Abstract

Although frail patients with atrial fibrillation (AF) carry a high risk of stroke and treatment-related bleeding complications, evidence for the safety and effectiveness of anticoagulation remains sparse. This study investigated the effectiveness and safety of direct oral anticoagulant (DOAC) vs. warfarin in frail AF patients. Nationwide registry-based cohort study including 32 048 anticoagulation naïve frail patients (median age 80 years, 53% female) with incident AF during 2012-20. Frailty was assessed using the hospital frailty risk score.

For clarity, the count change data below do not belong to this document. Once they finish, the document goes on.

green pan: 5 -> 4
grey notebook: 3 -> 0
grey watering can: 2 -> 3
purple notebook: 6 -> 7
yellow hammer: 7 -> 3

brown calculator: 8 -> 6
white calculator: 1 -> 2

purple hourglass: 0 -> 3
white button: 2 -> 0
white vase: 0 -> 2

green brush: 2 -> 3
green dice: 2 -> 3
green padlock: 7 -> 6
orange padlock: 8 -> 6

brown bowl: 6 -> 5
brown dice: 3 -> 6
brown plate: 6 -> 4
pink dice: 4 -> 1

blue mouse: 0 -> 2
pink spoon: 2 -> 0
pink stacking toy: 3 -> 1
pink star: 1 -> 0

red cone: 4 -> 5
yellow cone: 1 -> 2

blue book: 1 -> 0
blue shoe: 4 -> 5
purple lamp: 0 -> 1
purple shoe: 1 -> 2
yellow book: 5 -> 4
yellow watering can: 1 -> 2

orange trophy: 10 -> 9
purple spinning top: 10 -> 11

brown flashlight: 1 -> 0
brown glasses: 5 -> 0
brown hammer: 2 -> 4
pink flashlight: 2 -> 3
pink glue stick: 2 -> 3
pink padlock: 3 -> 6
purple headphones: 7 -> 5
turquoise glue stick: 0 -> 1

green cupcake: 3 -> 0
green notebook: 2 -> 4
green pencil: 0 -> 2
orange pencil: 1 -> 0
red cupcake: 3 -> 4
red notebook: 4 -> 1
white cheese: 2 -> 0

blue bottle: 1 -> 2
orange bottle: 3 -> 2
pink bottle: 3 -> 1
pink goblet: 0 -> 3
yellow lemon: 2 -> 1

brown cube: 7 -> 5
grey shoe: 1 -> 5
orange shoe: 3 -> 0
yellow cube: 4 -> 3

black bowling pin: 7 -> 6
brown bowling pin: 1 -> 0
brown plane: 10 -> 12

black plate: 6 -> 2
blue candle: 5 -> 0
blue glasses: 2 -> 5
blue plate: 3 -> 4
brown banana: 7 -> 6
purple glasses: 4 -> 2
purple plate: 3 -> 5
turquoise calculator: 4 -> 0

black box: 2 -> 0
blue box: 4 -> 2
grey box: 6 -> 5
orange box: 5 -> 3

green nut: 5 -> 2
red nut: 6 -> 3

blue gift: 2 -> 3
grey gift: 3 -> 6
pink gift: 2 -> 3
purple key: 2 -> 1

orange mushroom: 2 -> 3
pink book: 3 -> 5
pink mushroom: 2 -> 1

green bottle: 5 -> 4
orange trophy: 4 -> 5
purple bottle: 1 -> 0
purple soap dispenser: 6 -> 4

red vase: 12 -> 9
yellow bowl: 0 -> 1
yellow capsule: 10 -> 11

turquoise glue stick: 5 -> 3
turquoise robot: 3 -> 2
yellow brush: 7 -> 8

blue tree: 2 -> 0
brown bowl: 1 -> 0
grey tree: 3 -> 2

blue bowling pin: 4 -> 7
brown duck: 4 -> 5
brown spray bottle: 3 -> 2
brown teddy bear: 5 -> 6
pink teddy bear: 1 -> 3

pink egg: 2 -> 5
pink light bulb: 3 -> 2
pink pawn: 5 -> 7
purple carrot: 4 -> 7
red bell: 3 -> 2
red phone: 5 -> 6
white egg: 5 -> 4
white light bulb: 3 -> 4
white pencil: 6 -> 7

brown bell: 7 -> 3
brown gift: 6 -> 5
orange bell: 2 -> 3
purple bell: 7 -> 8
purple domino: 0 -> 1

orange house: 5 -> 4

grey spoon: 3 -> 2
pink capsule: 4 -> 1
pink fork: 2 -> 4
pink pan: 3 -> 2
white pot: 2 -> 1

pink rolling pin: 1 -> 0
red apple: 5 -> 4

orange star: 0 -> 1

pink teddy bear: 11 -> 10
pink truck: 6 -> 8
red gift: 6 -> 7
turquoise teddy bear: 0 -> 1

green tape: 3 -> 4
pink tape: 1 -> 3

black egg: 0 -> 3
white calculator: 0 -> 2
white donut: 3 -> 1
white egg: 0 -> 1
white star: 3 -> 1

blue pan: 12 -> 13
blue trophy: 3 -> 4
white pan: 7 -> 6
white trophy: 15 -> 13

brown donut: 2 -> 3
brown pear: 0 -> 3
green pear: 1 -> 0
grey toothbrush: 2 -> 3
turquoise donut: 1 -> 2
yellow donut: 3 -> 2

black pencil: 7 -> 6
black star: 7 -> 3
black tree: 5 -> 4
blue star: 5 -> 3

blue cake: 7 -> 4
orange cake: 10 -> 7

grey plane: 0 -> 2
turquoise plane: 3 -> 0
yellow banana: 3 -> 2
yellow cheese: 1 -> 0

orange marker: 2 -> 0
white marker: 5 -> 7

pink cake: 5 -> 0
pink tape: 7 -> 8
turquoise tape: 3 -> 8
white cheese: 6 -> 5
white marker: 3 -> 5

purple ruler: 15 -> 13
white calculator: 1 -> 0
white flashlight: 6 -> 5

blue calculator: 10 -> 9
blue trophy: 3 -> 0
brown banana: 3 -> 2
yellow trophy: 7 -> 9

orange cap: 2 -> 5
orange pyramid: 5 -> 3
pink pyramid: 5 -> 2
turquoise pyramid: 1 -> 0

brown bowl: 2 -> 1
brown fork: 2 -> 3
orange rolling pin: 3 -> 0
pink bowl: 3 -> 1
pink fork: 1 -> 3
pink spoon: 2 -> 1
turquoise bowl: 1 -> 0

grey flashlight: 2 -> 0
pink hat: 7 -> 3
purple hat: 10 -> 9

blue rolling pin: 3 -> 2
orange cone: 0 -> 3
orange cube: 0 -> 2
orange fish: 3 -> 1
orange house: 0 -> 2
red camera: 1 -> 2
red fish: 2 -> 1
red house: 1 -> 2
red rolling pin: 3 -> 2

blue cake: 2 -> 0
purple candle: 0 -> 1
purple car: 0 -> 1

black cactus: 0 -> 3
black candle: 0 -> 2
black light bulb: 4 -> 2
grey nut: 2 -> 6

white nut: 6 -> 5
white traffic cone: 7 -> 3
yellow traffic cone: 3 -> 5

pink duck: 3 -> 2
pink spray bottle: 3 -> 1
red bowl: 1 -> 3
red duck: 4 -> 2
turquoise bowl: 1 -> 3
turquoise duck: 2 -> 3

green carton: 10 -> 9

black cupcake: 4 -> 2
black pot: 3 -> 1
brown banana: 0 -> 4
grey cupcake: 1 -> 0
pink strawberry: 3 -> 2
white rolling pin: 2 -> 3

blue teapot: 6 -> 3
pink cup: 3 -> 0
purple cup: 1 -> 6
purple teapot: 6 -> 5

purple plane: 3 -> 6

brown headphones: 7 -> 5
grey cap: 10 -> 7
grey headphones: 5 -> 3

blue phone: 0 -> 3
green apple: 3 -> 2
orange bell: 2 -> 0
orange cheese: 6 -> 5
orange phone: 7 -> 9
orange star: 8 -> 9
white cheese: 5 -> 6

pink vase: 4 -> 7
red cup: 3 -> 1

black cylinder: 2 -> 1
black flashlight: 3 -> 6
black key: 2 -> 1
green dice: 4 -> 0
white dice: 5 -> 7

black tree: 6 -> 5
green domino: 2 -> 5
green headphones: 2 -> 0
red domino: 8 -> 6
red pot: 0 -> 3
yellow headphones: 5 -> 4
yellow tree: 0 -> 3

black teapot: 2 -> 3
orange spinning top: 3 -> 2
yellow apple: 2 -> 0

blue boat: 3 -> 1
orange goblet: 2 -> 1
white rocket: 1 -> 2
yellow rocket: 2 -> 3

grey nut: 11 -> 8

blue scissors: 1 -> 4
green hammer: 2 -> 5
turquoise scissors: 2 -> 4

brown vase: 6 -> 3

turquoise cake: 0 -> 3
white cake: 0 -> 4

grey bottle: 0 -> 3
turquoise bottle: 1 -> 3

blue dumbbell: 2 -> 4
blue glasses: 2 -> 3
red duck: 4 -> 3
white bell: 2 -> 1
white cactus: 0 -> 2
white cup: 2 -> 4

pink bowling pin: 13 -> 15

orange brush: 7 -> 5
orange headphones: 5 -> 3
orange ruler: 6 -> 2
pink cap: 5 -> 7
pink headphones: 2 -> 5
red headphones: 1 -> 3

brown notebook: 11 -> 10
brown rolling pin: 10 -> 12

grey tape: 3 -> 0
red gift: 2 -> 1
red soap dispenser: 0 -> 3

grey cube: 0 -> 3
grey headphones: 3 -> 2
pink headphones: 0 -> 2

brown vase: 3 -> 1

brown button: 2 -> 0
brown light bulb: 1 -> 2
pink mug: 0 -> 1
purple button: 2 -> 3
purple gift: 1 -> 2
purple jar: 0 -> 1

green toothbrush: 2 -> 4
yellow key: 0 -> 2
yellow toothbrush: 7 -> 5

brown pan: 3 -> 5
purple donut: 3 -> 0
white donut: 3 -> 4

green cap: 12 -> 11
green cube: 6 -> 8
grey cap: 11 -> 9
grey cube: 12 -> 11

To address baseline confounding, we applied inverse probability of treatment weighting (IPTW) and marginal structural models with weighted pooled regression to compute weighted hazard ratios (wHRs) and risk differences for thromboembolism and major bleeding comparing specific DOAC doses with warfarin. After AF diagnosis, 6747 (21.1%) initiated warfarin, 17 076 (50.3%) initiated standard-dose DOAC, and 9179 (28.6%) initiated reduced-dose DOAC. Comparative effectiveness analyses in the IPTW pseudo-populations revealed similar thromboembolism risk between standard-dose DOAC and warfarin [wHR 0.95, 95% confidence interval (CI) 0.80-1.13] and between reduced-dose DOAC and warfarin (wHR 0.97, 95% CI 0.77-1.23). The 1-year thromboembolic event-free survival difference was -0.2% for DOAC, regardless of dosing, vs. warfarin. Major bleeding risk was significantly lower with standard-dose DOAC (wHR 0.69, 95% CI 0.59-0.87) and reduced-dose DOAC (wHR 0.67, 95% CI 0.55-0.81) vs. warfarin. The 1-year bleeding risk difference with DOAC ranged from -1.3% to -3.0%. Our findings indicate comparable thromboembolism risk and significantly lower bleeding risk with both standard and reduced DOAC regimens compared with warfarin in frail AF patients in routine care.